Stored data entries

# # # # #

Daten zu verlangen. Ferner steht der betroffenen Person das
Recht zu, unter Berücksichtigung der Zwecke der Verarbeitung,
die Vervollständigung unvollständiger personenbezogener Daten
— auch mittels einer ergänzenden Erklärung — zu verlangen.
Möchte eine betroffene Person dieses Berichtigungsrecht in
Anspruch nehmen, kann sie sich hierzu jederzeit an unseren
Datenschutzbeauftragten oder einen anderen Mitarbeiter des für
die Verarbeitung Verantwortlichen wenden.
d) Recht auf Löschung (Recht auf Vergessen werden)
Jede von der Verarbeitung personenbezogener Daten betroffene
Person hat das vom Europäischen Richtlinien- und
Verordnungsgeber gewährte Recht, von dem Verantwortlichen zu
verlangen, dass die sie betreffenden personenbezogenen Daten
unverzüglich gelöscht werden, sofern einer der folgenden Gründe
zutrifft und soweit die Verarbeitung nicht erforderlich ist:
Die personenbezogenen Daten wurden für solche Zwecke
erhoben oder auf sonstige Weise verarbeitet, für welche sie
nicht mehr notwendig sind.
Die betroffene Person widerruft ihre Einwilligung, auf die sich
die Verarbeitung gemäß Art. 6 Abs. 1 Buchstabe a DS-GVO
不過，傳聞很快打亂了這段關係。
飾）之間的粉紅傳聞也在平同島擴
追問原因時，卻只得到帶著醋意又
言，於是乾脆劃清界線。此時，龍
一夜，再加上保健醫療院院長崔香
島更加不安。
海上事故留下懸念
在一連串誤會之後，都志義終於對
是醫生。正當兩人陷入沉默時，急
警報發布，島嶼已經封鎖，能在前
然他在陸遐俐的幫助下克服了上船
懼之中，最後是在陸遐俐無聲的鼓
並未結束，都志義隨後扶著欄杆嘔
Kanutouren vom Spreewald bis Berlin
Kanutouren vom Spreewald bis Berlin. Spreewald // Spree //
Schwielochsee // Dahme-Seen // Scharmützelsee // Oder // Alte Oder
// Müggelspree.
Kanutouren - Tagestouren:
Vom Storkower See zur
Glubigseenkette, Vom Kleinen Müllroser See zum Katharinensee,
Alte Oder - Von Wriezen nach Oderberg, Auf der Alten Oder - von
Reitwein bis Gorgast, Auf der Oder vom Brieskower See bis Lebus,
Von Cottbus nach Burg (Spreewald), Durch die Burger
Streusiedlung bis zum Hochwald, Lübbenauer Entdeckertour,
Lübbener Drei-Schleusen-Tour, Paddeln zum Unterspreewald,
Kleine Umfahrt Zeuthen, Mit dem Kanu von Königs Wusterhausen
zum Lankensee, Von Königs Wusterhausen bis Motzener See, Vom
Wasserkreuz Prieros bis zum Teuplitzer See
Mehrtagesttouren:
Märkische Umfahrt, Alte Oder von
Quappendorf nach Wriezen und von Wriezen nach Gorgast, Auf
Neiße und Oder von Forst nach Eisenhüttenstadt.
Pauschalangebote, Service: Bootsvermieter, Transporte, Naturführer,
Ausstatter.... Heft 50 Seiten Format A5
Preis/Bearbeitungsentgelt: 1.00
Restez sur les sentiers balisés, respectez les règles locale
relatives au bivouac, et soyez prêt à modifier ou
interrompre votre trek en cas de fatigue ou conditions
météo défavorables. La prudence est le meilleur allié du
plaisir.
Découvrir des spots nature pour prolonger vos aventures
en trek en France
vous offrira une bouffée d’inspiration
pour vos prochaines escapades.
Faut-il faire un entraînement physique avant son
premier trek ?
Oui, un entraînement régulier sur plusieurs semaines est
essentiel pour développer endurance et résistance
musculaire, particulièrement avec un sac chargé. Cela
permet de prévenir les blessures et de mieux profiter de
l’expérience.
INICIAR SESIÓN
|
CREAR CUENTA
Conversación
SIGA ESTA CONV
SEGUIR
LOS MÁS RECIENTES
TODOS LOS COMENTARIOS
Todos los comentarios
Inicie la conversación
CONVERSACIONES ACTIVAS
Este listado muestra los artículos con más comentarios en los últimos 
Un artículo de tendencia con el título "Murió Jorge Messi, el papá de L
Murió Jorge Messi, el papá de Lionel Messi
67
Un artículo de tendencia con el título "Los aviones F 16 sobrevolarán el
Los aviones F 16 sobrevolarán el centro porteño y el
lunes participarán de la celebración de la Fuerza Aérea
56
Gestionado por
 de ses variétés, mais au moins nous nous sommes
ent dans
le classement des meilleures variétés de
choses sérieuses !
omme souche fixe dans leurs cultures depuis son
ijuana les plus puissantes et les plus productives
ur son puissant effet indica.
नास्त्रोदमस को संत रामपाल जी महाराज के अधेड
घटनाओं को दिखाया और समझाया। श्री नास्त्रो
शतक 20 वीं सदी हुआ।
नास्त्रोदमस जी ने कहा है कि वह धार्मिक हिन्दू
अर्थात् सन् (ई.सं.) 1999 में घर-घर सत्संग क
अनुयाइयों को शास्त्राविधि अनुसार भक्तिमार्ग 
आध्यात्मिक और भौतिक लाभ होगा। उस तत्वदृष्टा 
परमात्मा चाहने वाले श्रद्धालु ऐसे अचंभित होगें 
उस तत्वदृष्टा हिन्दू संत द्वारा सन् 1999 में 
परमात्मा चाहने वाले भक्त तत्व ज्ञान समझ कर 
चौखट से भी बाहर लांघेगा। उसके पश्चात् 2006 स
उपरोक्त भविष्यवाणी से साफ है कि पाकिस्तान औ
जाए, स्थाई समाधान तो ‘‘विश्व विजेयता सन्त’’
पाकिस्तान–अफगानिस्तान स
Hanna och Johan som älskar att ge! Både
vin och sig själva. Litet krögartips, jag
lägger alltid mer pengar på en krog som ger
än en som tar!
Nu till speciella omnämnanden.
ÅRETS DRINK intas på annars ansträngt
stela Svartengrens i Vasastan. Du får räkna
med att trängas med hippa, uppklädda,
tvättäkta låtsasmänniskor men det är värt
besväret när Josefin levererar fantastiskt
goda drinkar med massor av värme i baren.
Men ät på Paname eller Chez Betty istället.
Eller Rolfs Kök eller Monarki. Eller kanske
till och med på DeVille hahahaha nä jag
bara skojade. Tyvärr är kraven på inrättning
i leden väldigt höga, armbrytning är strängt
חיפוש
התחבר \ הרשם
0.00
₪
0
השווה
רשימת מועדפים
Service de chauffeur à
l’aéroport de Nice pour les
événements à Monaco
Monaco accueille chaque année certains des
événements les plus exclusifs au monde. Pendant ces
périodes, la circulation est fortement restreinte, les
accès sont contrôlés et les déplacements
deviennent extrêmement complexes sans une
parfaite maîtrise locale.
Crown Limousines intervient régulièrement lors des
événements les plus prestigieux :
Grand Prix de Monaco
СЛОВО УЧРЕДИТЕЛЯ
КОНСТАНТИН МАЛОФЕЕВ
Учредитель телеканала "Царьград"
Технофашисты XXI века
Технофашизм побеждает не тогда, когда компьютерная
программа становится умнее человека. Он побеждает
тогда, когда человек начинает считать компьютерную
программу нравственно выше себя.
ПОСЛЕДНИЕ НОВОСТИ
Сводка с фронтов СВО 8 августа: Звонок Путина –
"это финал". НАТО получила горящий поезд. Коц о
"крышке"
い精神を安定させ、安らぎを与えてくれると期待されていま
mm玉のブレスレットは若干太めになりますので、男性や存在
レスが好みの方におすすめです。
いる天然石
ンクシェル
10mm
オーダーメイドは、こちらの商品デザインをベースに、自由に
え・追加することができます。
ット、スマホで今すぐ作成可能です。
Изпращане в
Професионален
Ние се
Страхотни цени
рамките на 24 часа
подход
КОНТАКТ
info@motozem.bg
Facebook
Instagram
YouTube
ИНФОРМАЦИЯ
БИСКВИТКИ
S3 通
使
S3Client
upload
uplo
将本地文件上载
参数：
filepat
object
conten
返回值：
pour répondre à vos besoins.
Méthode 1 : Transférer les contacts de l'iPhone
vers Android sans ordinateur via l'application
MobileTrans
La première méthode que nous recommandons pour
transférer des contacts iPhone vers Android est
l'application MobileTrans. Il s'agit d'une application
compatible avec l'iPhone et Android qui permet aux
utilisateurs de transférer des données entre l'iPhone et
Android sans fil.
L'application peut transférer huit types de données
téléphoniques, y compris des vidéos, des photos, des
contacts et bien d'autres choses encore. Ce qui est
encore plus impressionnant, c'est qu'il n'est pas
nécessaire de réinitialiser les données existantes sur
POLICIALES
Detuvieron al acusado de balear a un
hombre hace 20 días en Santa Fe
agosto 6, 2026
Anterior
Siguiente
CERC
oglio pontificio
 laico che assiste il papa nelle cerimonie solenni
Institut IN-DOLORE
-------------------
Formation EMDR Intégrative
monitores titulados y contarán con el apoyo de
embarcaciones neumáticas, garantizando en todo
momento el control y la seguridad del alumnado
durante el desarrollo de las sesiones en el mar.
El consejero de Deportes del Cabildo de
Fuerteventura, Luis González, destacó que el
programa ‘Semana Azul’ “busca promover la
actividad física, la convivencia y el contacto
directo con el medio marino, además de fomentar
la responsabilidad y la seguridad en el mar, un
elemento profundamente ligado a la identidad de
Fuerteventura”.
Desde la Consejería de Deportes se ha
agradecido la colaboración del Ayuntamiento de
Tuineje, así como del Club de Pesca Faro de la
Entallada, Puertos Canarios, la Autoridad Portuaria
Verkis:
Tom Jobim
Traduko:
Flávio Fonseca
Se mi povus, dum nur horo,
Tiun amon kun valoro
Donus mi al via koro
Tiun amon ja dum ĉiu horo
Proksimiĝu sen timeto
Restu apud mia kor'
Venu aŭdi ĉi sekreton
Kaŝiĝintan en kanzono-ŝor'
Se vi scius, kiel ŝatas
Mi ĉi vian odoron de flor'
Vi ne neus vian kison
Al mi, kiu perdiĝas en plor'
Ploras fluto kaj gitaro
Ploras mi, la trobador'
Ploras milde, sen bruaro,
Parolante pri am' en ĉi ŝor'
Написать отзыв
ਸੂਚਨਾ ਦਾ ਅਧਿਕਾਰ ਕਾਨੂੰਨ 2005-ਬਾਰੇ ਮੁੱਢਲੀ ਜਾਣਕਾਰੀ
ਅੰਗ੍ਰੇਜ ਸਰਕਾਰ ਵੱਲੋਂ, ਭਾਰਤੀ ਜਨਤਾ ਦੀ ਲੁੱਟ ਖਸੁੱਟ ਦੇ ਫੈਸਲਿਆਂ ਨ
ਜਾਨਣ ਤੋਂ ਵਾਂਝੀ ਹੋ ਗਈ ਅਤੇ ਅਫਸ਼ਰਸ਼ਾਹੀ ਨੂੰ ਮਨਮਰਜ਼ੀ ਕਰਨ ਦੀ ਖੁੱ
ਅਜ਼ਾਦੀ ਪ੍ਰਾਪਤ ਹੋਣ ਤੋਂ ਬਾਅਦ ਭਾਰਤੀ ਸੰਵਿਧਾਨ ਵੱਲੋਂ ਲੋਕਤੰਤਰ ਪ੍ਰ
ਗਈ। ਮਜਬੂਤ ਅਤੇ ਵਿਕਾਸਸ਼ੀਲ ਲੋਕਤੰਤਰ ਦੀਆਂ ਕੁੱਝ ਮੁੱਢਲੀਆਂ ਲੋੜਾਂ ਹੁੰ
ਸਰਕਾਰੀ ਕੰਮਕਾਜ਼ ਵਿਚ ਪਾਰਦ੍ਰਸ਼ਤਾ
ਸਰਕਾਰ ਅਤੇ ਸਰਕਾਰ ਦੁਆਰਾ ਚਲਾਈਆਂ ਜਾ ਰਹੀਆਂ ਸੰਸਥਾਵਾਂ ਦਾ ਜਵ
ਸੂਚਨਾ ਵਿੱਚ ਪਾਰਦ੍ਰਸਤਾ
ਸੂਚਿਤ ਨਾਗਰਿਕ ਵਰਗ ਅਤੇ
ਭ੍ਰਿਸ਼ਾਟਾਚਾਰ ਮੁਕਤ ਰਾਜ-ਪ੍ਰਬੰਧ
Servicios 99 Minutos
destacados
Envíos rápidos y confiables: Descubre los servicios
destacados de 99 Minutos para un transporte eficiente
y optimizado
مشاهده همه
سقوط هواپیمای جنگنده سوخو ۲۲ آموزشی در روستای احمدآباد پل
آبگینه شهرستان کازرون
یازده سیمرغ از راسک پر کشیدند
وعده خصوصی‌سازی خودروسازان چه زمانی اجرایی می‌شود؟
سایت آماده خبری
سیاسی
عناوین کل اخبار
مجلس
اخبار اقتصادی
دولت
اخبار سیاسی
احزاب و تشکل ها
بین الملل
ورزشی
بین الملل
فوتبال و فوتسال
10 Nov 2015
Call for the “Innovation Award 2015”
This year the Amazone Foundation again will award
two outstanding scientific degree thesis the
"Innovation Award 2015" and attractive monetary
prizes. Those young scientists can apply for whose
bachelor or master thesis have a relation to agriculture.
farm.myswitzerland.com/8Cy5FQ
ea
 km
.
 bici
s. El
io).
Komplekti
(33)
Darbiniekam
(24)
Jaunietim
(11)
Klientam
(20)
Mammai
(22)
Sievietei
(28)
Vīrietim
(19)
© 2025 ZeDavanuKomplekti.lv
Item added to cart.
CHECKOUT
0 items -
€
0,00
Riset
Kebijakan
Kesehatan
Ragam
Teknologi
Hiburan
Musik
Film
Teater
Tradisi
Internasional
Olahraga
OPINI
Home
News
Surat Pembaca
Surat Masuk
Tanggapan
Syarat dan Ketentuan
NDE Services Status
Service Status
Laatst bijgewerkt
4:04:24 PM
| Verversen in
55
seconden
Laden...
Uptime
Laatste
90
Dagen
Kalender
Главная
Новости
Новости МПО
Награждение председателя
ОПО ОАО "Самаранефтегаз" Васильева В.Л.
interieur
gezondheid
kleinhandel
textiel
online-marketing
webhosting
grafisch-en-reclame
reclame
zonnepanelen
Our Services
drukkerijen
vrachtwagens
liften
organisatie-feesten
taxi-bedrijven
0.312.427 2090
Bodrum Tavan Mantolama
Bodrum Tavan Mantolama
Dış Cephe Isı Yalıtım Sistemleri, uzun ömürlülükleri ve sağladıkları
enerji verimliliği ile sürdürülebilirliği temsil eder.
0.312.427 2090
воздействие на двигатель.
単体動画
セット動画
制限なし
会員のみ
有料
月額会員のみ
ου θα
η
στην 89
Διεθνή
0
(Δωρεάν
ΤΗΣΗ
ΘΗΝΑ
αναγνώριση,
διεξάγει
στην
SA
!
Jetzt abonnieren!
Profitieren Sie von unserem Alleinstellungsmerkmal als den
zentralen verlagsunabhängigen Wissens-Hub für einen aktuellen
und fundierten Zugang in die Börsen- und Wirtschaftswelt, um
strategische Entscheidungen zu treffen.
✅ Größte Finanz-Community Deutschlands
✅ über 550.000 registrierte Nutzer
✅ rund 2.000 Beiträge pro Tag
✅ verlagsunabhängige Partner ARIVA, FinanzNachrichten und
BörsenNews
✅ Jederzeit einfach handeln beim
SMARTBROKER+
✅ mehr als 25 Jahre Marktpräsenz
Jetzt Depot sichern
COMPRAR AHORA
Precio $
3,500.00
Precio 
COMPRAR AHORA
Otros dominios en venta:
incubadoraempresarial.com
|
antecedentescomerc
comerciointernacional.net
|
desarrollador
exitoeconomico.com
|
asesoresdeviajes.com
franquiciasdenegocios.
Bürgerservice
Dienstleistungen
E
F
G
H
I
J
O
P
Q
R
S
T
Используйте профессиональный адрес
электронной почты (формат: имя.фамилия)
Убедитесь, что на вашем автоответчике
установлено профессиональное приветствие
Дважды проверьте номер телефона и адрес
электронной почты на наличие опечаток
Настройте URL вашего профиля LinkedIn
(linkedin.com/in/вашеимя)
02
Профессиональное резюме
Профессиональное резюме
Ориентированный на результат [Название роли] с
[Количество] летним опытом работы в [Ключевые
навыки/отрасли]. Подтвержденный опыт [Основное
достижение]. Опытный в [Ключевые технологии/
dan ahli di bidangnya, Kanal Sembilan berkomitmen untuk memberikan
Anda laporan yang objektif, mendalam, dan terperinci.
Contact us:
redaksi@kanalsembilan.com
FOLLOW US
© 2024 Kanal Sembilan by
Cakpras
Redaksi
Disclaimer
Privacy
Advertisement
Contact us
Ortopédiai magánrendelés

# # # # #

*REQUIRED ACTION*:
The reply should consist solely of the lines above from the one that has "Wasserkreuz Prieros bis zum Teuplitzer See" through the one that has "Oui, un entraînement", reproduced exactly.

*EXERCISE OUTPUT*:
Wasserkreuz Prieros bis zum Teuplitzer See
Mehrtagesttouren:
Märkische Umfahrt, Alte Oder von
Quappendorf nach Wriezen und von Wriezen nach Gorgast, Auf
Neiße und Oder von Forst nach Eisenhüttenstadt.
Pauschalangebote, Service: Bootsvermieter, Transporte, Naturführer,
Ausstatter.... Heft 50 Seiten Format A5
Preis/Bearbeitungsentgelt: 1.00
Restez sur les sentiers balisés, respectez les règles locale
relatives au bivouac, et soyez prêt à modifier ou
interrompre votre trek en cas de fatigue ou conditions
météo défavorables. La prudence est le meilleur allié du
plaisir.
Découvrir des spots nature pour prolonger vos aventures
en trek en France
vous offrira une bouffée d’inspiration
pour vos prochaines escapades.
Faut-il faire un entraînement physique avant son
premier trek ?
Oui, un entraînement régulier sur plusieurs semaines est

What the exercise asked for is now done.